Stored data
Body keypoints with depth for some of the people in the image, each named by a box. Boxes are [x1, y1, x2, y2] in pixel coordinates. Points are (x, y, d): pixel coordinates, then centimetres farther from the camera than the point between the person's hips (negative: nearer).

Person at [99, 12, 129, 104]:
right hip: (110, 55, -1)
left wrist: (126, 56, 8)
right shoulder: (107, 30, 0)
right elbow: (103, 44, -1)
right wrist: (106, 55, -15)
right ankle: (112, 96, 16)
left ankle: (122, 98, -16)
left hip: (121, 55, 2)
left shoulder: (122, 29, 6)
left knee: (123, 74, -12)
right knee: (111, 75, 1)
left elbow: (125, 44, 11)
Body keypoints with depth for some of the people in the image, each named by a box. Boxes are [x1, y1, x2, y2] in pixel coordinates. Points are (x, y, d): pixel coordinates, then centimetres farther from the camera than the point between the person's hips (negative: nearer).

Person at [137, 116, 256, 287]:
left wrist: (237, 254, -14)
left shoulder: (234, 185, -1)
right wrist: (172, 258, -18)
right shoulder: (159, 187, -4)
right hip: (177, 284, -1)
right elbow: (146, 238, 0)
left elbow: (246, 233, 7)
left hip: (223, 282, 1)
...
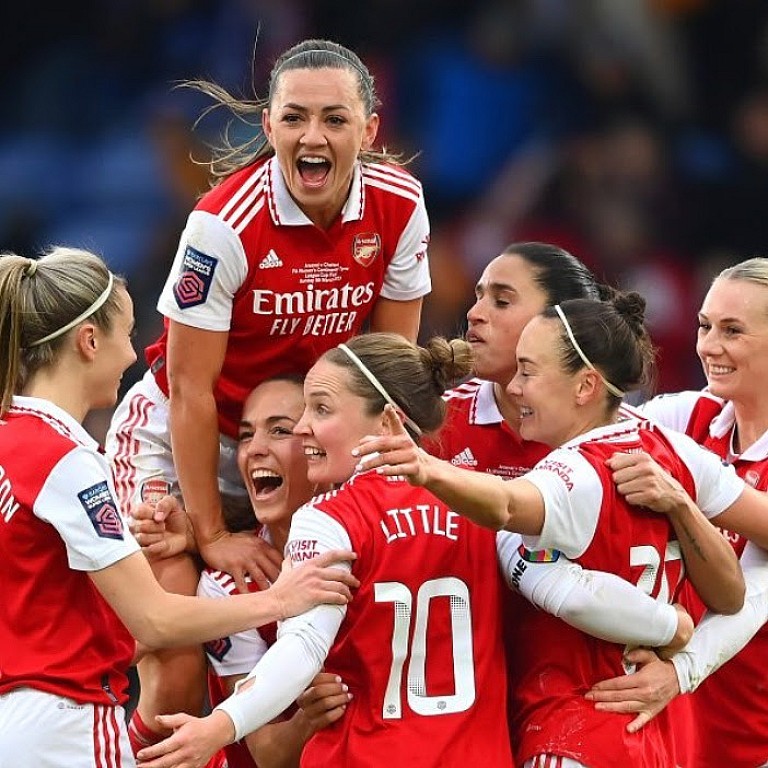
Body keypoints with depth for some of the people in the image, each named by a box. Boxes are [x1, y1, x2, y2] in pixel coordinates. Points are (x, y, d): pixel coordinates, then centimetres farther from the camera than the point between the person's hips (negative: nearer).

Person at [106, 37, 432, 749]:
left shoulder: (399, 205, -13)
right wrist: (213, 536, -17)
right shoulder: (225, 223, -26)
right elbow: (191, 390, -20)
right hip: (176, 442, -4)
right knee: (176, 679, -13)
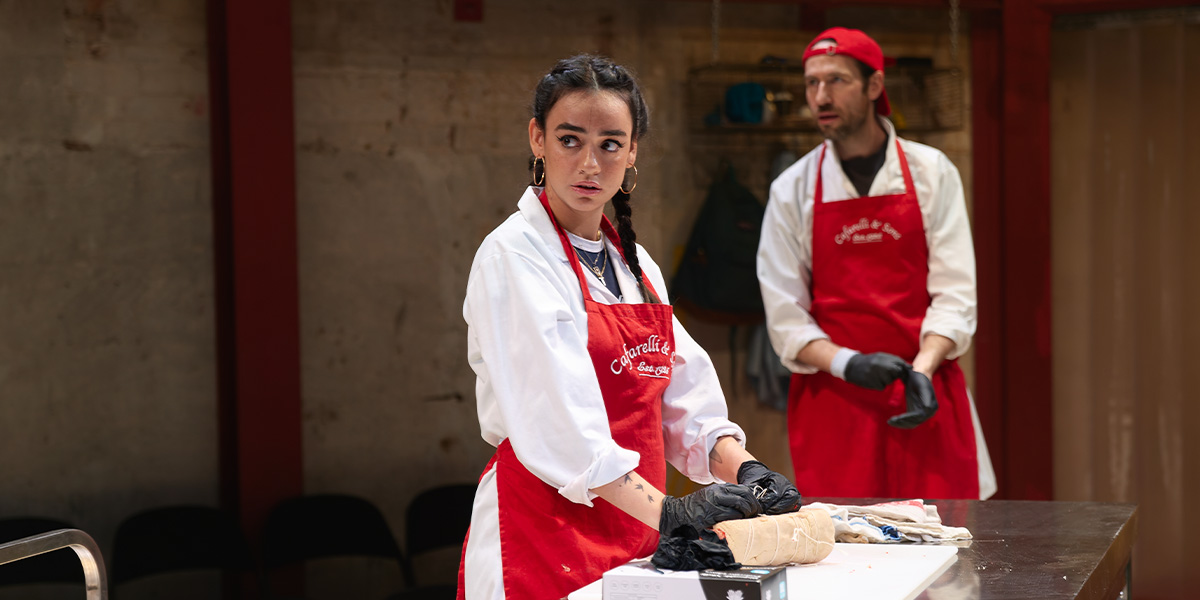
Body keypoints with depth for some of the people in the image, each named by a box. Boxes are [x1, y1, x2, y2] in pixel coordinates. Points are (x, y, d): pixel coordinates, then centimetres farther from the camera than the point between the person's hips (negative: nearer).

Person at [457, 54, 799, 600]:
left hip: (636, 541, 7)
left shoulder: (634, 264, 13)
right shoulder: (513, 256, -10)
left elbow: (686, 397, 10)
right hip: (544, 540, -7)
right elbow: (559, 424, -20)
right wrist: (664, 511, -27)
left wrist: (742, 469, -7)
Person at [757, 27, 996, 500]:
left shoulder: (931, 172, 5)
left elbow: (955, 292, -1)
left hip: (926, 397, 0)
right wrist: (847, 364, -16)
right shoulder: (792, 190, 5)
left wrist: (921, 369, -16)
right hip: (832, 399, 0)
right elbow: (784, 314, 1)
==
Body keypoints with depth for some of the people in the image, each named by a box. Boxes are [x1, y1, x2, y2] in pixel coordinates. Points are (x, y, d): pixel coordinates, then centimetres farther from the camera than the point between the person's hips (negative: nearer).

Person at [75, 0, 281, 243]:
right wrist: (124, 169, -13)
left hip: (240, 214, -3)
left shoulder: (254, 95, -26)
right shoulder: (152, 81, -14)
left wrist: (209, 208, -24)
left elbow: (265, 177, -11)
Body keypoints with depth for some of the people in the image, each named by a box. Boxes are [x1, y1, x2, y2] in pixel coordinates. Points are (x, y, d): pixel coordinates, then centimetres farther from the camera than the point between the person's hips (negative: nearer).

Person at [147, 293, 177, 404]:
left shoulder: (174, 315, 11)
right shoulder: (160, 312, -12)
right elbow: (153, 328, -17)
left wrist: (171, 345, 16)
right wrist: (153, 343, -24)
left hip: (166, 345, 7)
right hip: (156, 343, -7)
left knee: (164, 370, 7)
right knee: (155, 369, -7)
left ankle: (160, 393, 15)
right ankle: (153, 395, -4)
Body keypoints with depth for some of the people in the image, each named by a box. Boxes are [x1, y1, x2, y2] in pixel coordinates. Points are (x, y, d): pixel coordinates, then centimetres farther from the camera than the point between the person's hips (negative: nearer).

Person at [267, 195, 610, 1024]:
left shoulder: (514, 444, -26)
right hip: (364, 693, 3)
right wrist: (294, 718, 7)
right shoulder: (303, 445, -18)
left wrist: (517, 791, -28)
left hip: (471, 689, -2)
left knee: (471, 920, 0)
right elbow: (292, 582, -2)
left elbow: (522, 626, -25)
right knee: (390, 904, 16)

Directions:
Would you report every line of the entries above containing the word "knee"?

Written response:
left knee: (123, 74, -12)
right knee: (111, 75, 1)
right knee: (176, 679, -13)
left knee: (164, 370, 7)
right knee: (155, 369, -7)
left knee: (471, 920, 0)
right knee: (390, 904, 16)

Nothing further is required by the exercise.